• **SOURCE INFORMATION**:
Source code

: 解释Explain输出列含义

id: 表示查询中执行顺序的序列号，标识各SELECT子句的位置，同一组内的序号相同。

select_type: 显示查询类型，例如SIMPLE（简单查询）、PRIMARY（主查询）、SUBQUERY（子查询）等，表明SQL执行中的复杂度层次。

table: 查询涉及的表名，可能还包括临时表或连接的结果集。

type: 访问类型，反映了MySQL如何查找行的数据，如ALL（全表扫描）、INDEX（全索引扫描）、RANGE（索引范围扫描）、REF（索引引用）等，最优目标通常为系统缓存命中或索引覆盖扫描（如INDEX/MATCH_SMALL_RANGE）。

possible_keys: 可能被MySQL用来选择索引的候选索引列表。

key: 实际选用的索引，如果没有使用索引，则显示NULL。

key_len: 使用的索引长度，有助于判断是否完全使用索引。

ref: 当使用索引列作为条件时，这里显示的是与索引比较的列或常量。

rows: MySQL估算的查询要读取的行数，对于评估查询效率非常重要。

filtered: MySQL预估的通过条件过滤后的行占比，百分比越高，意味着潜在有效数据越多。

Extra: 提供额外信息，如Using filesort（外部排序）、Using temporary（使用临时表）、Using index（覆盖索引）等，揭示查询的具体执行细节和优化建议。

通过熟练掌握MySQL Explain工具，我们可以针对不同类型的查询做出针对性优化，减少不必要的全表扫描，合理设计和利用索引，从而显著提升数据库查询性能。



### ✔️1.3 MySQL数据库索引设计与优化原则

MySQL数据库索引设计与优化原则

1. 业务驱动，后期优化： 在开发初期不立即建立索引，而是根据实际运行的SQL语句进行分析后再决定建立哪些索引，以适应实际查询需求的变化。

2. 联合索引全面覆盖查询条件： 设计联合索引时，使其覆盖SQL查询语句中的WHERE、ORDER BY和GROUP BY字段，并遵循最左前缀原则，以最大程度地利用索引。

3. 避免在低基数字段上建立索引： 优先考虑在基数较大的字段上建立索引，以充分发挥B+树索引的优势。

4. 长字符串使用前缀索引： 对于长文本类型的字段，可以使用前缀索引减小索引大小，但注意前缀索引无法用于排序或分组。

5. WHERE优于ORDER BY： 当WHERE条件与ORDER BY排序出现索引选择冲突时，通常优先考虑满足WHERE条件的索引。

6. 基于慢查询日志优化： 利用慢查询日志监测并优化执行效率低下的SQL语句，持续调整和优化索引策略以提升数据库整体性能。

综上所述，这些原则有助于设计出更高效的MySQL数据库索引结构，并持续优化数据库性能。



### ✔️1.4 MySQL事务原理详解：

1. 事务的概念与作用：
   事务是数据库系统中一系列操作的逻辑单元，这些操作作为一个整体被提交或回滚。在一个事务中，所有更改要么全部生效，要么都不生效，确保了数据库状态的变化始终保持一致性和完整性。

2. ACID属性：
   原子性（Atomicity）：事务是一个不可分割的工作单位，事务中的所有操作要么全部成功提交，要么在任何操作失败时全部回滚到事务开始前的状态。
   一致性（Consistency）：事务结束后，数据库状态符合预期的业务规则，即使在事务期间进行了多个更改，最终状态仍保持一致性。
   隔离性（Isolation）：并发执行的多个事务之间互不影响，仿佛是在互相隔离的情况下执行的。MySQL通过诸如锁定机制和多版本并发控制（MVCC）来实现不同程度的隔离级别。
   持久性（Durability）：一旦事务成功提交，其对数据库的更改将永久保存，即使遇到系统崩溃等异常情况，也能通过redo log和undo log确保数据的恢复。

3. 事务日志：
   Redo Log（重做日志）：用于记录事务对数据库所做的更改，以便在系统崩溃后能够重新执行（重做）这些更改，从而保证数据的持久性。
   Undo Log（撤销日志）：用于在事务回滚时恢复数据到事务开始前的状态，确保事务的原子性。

• **TASK REQUIREMENTS**:
Would you copy the entire listing exactly, missing nothing?

• **FINISHED EXERCISE**:
Source code

: 解释Explain输出列含义

id: 表示查询中执行顺序的序列号，标识各SELECT子句的位置，同一组内的序号相同。

select_type: 显示查询类型，例如SIMPLE（简单查询）、PRIMARY（主查询）、SUBQUERY（子查询）等，表明SQL执行中的复杂度层次。

table: 查询涉及的表名，可能还包括临时表或连接的结果集。

type: 访问类型，反映了MySQL如何查找行的数据，如ALL（全表扫描）、INDEX（全索引扫描）、RANGE（索引范围扫描）、REF（索引引用）等，最优目标通常为系统缓存命中或索引覆盖扫描（如INDEX/MATCH_SMALL_RANGE）。

possible_keys: 可能被MySQL用来选择索引的候选索引列表。

key: 实际选用的索引，如果没有使用索引，则显示NULL。

key_len: 使用的索引长度，有助于判断是否完全使用索引。

ref: 当使用索引列作为条件时，这里显示的是与索引比较的列或常量。

rows: MySQL估算的查询要读取的行数，对于评估查询效率非常重要。

filtered: MySQL预估的通过条件过滤后的行占比，百分比越高，意味着潜在有效数据越多。

Extra: 提供额外信息，如Using filesort（外部排序）、Using temporary（使用临时表）、Using index（覆盖索引）等，揭示查询的具体执行细节和优化建议。

通过熟练掌握MySQL Explain工具，我们可以针对不同类型的查询做出针对性优化，减少不必要的全表扫描，合理设计和利用索引，从而显著提升数据库查询性能。



### ✔️1.3 MySQL数据库索引设计与优化原则

MySQL数据库索引设计与优化原则

1. 业务驱动，后期优化： 在开发初期不立即建立索引，而是根据实际运行的SQL语句进行分析后再决定建立哪些索引，以适应实际查询需求的变化。

2. 联合索引全面覆盖查询条件： 设计联合索引时，使其覆盖SQL查询语句中的WHERE、ORDER BY和GROUP BY字段，并遵循最左前缀原则，以最大程度地利用索引。

3. 避免在低基数字段上建立索引： 优先考虑在基数较大的字段上建立索引，以充分发挥B+树索引的优势。

4. 长字符串使用前缀索引： 对于长文本类型的字段，可以使用前缀索引减小索引大小，但注意前缀索引无法用于排序或分组。

5. WHERE优于ORDER BY： 当WHERE条件与ORDER BY排序出现索引选择冲突时，通常优先考虑满足WHERE条件的索引。

6. 基于慢查询日志优化： 利用慢查询日志监测并优化执行效率低下的SQL语句，持续调整和优化索引策略以提升数据库整体性能。

综上所述，这些原则有助于设计出更高效的MySQL数据库索引结构，并持续优化数据库性能。



### ✔️1.4 MySQL事务原理详解：

1. 事务的概念与作用：
   事务是数据库系统中一系列操作的逻辑单元，这些操作作为一个整体被提交或回滚。在一个事务中，所有更改要么全部生效，要么都不生效，确保了数据库状态的变化始终保持一致性和完整性。

2. ACID属性：
   原子性（Atomicity）：事务是一个不可分割的工作单位，事务中的所有操作要么全部成功提交，要么在任何操作失败时全部回滚到事务开始前的状态。
   一致性（Consistency）：事务结束后，数据库状态符合预期的业务规则，即使在事务期间进行了多个更改，最终状态仍保持一致性。
   隔离性（Isolation）：并发执行的多个事务之间互不影响，仿佛是在互相隔离的情况下执行的。MySQL通过诸如锁定机制和多版本并发控制（MVCC）来实现不同程度的隔离级别。
   持久性（Durability）：一旦事务成功提交，其对数据库的更改将永久保存，即使遇到系统崩溃等异常情况，也能通过redo log和undo log确保数据的恢复。

3. 事务日志：
   Redo Log（重做日志）：用于记录事务对数据库所做的更改，以便在系统崩溃后能够重新执行（重做）这些更改，从而保证数据的持久性。
   Undo Log（撤销日志）：用于在事务回滚时恢复数据到事务开始前的状态，确保事务的原子性。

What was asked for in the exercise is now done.